What is needed ▸
Pick up the essay on whether authors still need publishers and write on from its last sentence.

Document excerpt ▸
● ● ●

There are several issues involved, and it’s easy to come away with the wrong impression if you don’t see them all. Let’s start with the obvious one. Do authors need publishers? If you can go directly through Amazon yourself, should you bother with the big, mainstream publishers? This is actually a question I have been putting to the authors I work with for years. And the answer is, it depends. First off, it is true that authors are often neglected by publishers. And it’s not just that they have a hard time getting their editor on the phone or can’t seem to get their own sales figures. I have observed, from my very earliest days in publishing, that there can be an attitude of disdain for the author at the publishing house. I could never understand this, which is why when I started my own publishing company I was careful to be clear that the author is the centerpiece. After all, without authors, there is no publisher. The author is the creative source – the goose, busy laying those golden eggs. So authors’ fear that the publisher doesn’t care about them is often accurate.

Now I will put on my other hat and defend publishers. Authors (and Amanda Hocking is only the most recent example) actually would rather be writing than figuring out what the best price is for their book, or learning which bookstores are worth giving a reading at. When it’s handled properly, the author/publisher relationship can be a beautiful thing. The author is supported in getting their creative work out into the world. And I do believe every author’s work can be bettered by some time with a good editor (although that work is usually handled directly by the author these days).

● ● ●

Given material ▸

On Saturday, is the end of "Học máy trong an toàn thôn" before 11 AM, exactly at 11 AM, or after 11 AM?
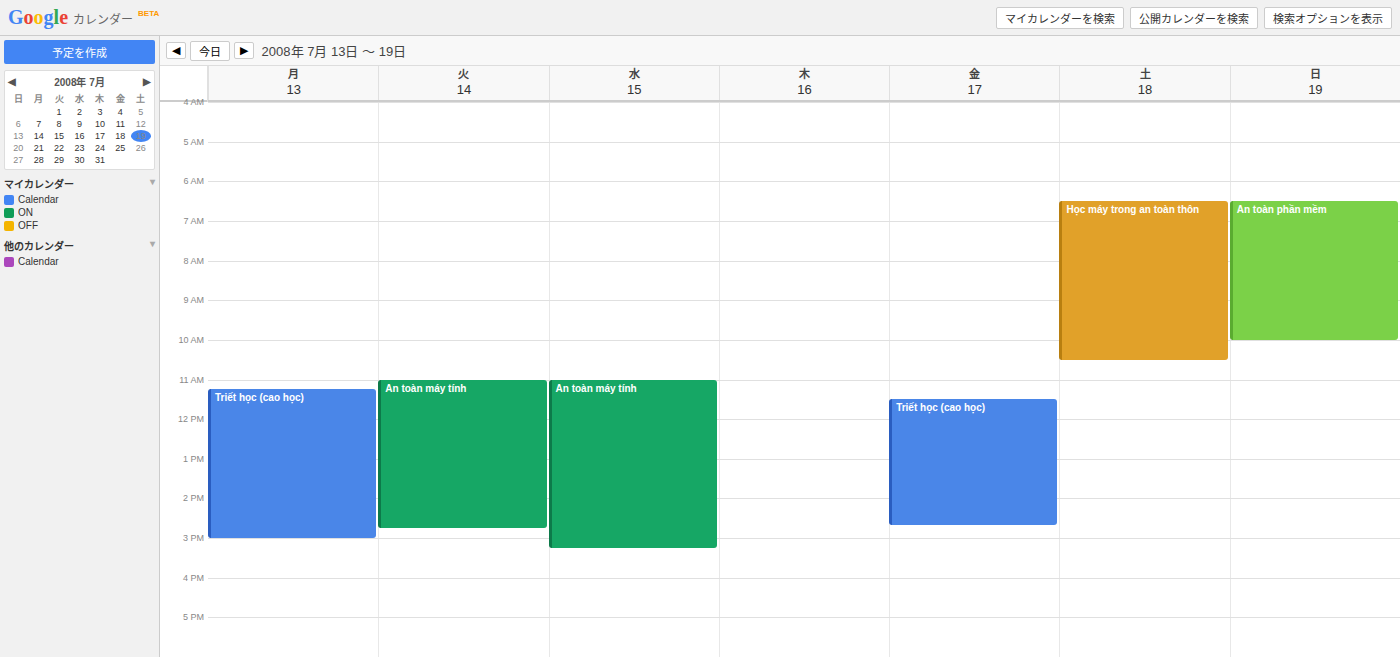
10:30 AM -- before 11 AM, 30 minutes above the 11 AM line.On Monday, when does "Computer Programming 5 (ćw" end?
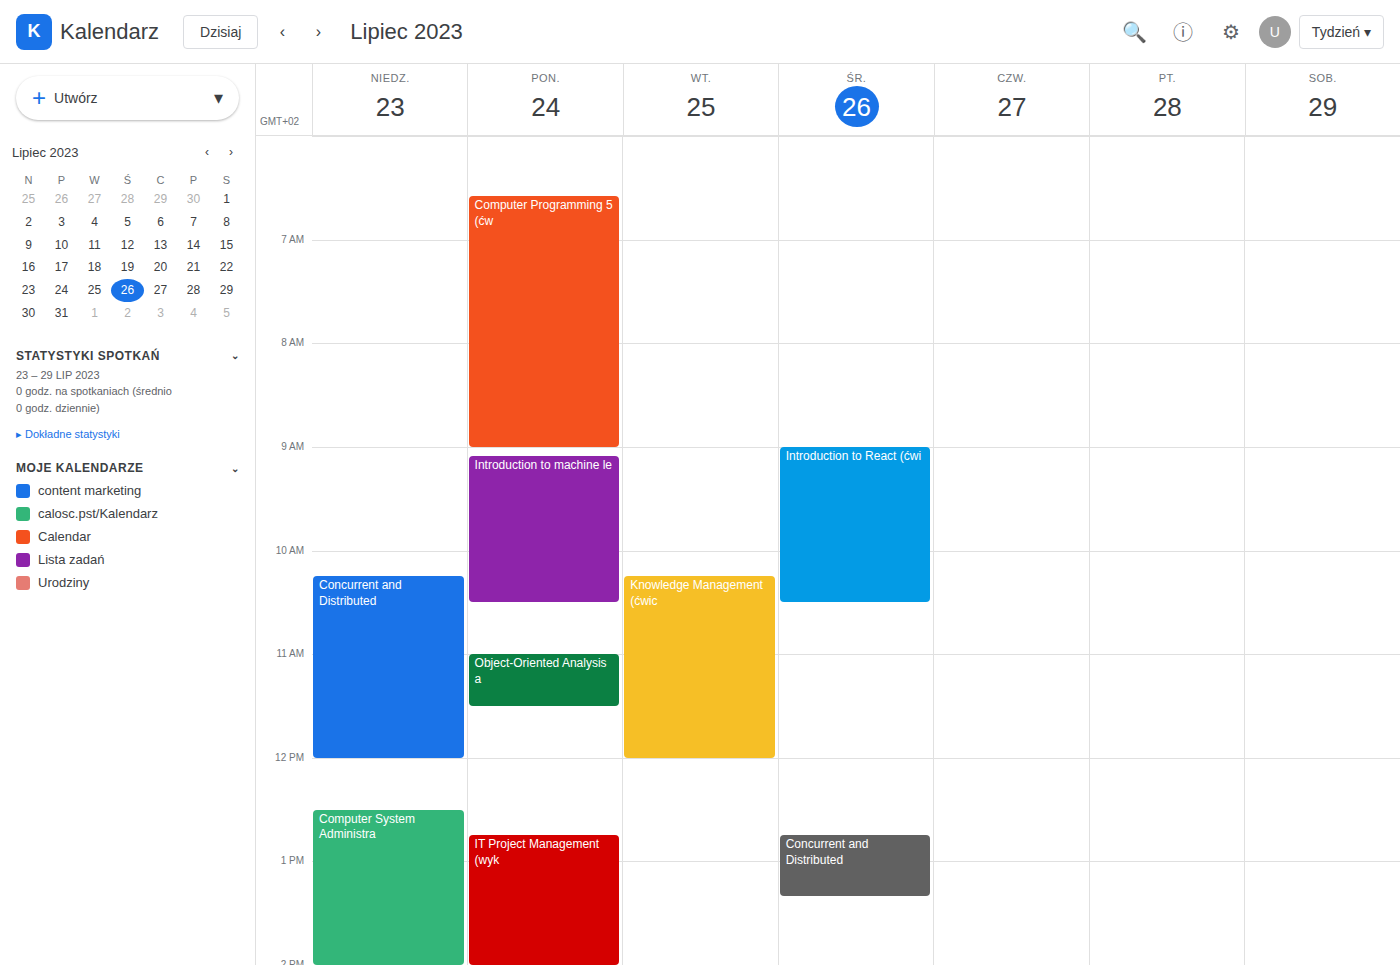
09:00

● ● ●

Task output ▸
So what about Amazon then? Is Amazon supporting authors and dis’ing publishers? Should authors abandon their publishers and join them? This is where it gets tricky.

Amazon has been seen by the outside world (that is, those who are not inside publishing) as a “good” company, like Google or Apple, whose products and services are great and who do business in a fair way. Those on the inside have seen something very different. While Amazon is an incredible database and has done a great job of connecting readers and books, they also have exhibited many signs of being a dangerous company. First, they behaved just like the chain stores in undercutting independent bookstores by offering better discounts that were not offered to independents. (This is a long story. A good link to read more is this 1999 article by Bill Petrocelli, co-owner of Book Passage, who was involved from the very beginning with the series of lawsuits pursued by independents. Also, see his Huffington Post blog, for continued, informative weigh-in’s on the publishing industry.)

And then, they have been behaving very aggressively about not collecting sales tax. (This is a flagrant violation of clear and long-standing law in California and most other states with sales taxes.) In its beginnings, Internet commerce sites were given a break to encourage business, but I don’t believe anyone in government intended for this to continue after the larger businesses began putting others out of business. When California began attempting to force Amazon to collect sales tax, they threatened to shut down all their “associates” — the small businesses who get fees from Amazon for connecting consumers to Amazon through links on websites.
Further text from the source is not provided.